Exclude all pictures from your copy of the data below, which should otherwise match exactly.

### Dataset ###

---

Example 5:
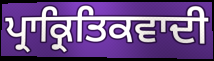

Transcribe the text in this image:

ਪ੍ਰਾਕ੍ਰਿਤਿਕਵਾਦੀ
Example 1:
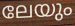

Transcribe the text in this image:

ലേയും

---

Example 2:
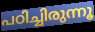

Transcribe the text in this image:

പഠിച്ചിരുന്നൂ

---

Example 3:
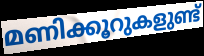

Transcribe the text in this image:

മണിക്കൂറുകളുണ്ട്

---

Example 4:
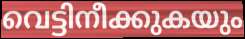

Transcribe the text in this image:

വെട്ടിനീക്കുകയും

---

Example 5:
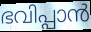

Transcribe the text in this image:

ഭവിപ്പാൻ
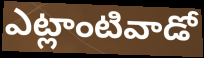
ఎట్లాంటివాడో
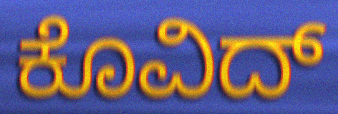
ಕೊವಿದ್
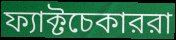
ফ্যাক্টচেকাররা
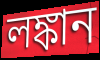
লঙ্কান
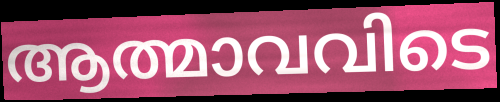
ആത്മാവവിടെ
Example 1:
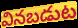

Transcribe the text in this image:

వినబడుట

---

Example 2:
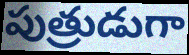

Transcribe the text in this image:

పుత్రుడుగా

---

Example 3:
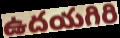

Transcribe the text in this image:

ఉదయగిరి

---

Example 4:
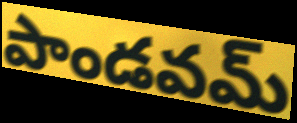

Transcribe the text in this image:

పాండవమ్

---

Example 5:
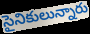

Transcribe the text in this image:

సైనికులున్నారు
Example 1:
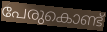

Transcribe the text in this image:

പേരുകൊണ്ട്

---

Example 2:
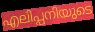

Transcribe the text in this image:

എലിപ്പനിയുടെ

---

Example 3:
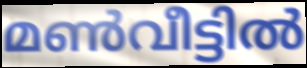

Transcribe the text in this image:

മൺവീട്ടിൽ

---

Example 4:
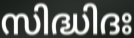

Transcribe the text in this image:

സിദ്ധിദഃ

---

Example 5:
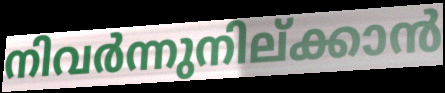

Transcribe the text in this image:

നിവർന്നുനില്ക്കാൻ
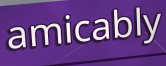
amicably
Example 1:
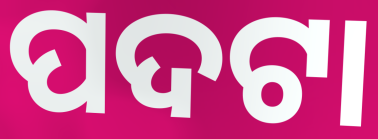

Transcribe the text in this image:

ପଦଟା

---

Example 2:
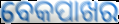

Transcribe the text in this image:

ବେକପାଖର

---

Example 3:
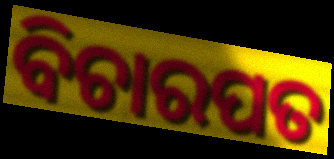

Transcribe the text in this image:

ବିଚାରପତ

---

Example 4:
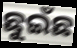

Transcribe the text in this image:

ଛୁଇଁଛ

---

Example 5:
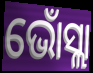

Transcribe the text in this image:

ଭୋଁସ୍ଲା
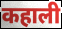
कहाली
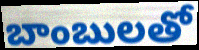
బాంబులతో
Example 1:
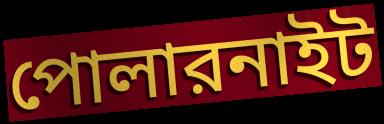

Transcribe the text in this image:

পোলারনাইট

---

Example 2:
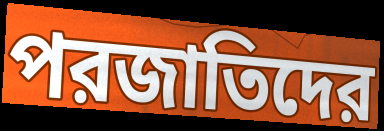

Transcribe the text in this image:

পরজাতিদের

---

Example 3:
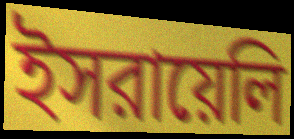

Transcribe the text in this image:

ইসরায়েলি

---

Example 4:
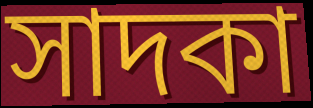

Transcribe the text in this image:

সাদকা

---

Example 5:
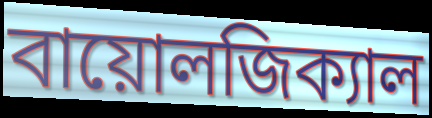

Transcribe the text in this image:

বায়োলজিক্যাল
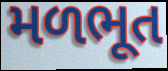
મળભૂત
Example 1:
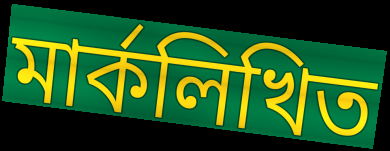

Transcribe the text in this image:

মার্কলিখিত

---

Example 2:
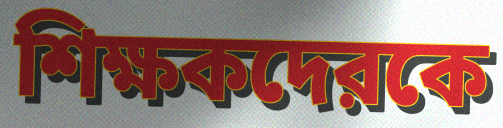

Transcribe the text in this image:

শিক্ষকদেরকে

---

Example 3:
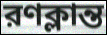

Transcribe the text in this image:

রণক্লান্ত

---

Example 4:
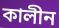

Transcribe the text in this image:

###

Reply:
---

Example 5:

Transcribe the text in this image:

ਪ੍ਰਾਕ੍ਰਿਤਿਕਵਾਦੀ
Example 1:

Transcribe the text in this image:

ലേയും

---

Example 2:

Transcribe the text in this image:

പഠിച്ചിരുന്നൂ

---

Example 3:

Transcribe the text in this image:

മണിക്കൂറുകളുണ്ട്

---

Example 4:

Transcribe the text in this image:

വെട്ടിനീക്കുകയും

---

Example 5:

Transcribe the text in this image:

ഭവിപ്പാൻ
ఎట్లాంటివాడో
ಕೊವಿದ್
ফ্যাক্টচেকাররা
লঙ্কান
ആത്മാവവിടെ
Example 1:

Transcribe the text in this image:

వినబడుట

---

Example 2:

Transcribe the text in this image:

పుత్రుడుగా

---

Example 3:

Transcribe the text in this image:

ఉదయగిరి

---

Example 4:

Transcribe the text in this image:

పాండవమ్

---

Example 5:

Transcribe the text in this image:

సైనికులున్నారు
Example 1:

Transcribe the text in this image:

പേരുകൊണ്ട്

---

Example 2:

Transcribe the text in this image:

എലിപ്പനിയുടെ

---

Example 3:

Transcribe the text in this image:

മൺവീട്ടിൽ

---

Example 4:

Transcribe the text in this image:

സിദ്ധിദഃ

---

Example 5:

Transcribe the text in this image:

നിവർന്നുനില്ക്കാൻ
amicably
Example 1:

Transcribe the text in this image:

ପଦଟା

---

Example 2:

Transcribe the text in this image:

ବେକପାଖର

---

Example 3:

Transcribe the text in this image:

ବିଚାରପତ

---

Example 4:

Transcribe the text in this image:

ଛୁଇଁଛ

---

Example 5:

Transcribe the text in this image:

ଭୋଁସ୍ଲା
कहाली
బాంబులతో
Example 1:

Transcribe the text in this image:

পোলারনাইট

---

Example 2:

Transcribe the text in this image:

পরজাতিদের

---

Example 3:

Transcribe the text in this image:

ইসরায়েলি

---

Example 4:

Transcribe the text in this image:

সাদকা

---

Example 5:

Transcribe the text in this image:

বায়োলজিক্যাল
મળભૂત
Example 1:

Transcribe the text in this image:

মার্কলিখিত

---

Example 2:

Transcribe the text in this image:

শিক্ষকদেরকে

---

Example 3:

Transcribe the text in this image:

রণক্লান্ত

---

Example 4:

Transcribe the text in this image:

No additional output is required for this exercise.